Selon lui, cette baisse s’explique notamment par un retour plus marqué des volumes sur le marché ces derniers mois. Après la période de langue bleue, qui a perturbé la reproduction dans de nombreux troupeaux, plusieurs vêlages se sont regroupés, entraînant un pic de production. Un phénomène qui a pesé sur le marché et, au bout de la chaîne, sur le prix payé aux éleveurs.

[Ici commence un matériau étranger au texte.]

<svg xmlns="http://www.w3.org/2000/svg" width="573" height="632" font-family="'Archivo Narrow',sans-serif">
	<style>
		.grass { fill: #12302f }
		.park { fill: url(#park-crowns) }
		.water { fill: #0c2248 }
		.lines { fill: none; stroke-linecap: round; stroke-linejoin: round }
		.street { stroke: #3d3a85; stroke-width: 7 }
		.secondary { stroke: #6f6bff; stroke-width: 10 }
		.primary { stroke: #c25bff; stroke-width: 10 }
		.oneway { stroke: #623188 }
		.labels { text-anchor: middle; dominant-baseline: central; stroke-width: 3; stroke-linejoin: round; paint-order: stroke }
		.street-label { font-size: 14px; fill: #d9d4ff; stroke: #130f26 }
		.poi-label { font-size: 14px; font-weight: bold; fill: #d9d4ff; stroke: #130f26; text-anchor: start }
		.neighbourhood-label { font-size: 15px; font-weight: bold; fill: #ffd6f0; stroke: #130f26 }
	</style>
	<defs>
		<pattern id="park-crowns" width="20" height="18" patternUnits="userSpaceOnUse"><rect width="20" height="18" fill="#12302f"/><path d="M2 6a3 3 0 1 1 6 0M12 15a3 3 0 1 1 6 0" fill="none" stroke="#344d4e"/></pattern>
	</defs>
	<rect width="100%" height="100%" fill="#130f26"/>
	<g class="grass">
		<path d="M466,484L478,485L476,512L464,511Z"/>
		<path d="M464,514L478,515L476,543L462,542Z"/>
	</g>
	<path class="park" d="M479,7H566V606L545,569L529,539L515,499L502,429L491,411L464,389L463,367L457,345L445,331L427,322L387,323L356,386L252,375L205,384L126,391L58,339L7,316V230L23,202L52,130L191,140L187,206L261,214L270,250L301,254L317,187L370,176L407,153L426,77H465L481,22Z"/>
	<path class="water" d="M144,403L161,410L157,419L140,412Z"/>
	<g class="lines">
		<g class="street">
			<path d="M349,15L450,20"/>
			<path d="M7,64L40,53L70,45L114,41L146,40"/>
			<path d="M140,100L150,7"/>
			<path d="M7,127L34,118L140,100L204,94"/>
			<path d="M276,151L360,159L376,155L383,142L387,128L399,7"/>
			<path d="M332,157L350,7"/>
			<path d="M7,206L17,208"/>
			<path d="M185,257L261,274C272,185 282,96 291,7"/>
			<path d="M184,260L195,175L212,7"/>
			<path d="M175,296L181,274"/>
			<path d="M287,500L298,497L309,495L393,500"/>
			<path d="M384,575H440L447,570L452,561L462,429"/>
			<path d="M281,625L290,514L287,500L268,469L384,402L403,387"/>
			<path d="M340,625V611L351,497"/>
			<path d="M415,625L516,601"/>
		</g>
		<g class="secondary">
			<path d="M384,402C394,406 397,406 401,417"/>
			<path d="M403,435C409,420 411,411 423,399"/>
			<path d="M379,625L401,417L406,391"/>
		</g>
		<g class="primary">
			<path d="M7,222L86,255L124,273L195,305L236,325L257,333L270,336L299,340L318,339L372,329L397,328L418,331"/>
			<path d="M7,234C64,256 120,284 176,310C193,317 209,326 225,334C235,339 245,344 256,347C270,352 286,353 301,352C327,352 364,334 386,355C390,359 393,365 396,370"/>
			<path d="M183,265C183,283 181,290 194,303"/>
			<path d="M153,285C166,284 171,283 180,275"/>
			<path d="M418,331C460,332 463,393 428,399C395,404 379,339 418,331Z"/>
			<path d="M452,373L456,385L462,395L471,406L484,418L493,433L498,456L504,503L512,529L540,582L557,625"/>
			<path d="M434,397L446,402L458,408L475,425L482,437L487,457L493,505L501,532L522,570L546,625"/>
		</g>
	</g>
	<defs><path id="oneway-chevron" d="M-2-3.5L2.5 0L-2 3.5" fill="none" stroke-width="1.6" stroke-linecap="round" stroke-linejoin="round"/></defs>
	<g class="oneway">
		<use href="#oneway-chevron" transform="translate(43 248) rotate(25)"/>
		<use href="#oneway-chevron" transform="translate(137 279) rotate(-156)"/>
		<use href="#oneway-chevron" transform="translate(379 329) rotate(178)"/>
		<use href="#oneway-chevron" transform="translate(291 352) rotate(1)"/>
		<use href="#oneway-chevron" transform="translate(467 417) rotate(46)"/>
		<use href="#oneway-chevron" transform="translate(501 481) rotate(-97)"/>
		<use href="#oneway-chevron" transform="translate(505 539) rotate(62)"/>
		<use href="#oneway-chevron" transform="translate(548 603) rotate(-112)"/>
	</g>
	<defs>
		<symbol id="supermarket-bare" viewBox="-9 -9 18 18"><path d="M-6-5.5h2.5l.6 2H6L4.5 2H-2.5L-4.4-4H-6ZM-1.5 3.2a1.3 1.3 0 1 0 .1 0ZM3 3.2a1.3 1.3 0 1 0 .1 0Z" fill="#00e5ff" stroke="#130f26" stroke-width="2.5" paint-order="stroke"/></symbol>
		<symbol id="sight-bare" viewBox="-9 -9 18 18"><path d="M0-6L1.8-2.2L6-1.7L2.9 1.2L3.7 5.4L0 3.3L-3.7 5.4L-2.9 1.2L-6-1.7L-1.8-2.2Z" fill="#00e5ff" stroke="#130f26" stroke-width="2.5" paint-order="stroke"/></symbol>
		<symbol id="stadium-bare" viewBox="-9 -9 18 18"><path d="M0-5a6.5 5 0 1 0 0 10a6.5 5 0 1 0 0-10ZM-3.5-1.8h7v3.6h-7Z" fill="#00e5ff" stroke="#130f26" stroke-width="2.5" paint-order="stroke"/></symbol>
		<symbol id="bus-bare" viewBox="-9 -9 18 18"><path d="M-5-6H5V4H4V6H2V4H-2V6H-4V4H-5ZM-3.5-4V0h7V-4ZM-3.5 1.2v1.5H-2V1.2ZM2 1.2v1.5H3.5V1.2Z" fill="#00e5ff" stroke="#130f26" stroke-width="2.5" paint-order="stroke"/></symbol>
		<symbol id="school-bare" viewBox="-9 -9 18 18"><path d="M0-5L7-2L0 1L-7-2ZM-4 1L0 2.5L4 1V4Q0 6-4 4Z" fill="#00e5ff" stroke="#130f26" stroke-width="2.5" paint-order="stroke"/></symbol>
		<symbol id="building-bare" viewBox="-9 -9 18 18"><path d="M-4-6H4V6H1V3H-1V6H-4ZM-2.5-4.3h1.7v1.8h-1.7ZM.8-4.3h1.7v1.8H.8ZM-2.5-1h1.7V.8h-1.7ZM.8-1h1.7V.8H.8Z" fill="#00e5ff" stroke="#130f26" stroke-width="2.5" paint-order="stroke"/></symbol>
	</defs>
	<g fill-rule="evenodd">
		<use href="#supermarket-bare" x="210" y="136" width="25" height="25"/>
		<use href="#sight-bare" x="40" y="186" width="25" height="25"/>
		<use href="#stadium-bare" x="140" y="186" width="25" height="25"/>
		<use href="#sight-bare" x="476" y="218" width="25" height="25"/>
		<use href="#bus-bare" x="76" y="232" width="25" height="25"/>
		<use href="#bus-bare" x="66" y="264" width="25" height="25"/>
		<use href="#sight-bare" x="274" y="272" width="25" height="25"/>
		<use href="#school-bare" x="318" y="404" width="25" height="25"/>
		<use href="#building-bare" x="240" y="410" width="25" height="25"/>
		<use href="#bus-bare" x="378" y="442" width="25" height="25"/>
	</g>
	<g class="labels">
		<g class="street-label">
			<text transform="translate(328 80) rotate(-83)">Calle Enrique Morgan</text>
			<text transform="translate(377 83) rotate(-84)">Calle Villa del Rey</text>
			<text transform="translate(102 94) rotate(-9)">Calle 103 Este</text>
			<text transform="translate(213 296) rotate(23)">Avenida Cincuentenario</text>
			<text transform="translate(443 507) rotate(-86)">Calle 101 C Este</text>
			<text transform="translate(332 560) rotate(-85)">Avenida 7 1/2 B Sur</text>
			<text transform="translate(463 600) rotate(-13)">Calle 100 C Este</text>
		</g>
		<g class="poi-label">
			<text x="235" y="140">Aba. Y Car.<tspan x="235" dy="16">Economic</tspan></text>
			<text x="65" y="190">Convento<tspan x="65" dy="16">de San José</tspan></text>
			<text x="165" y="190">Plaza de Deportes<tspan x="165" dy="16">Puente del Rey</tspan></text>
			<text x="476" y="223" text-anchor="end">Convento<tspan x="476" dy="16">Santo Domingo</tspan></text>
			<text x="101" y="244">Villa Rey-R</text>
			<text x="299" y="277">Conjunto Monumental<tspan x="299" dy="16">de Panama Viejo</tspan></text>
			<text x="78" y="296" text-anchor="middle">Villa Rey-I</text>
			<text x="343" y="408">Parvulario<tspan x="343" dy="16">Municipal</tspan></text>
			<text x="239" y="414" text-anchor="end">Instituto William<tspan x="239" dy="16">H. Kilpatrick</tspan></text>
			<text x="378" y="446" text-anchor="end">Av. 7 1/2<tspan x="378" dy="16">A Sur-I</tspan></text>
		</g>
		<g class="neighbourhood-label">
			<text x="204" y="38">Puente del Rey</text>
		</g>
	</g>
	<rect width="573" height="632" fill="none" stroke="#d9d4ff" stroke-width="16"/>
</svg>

Chez certains, le lait est aujourd’hui produit à perte

À Libin, François, autre producteur, affirme que pour lui, le lait est aujourd’hui produit à perte. Dans son exploitation, le coût de production tourne entre 48 et 49 centimes par litre. À 32 centimes payés, l’équation ne tient plus.

« Le lait nous coûte entre 48 et 49 centimes. Quand il est payé à 32, on ne sait pas mettre les deux bouts ensemble. Et les primes aujourd’hui ne sont plus assez élevées puisque l’enveloppe de la PAC diminue tous les ans. Aujourd’hui, on est trop court, on n’est pas dans notre prix de revient du litre de lait », dit-il en substance

Dans ce contexte, certains n’attendent plus seulement une remontée des cours. Pour tenir, ils adaptent déjà leur modèle. C’est le choix posé par Jonas Pussemier, éleveur dans le Brabant wallon, qui explique avoir diversifié une partie de son activité, notamment via la vente directe, et investi pour dépendre un peu moins d’un marché devenu trop instable.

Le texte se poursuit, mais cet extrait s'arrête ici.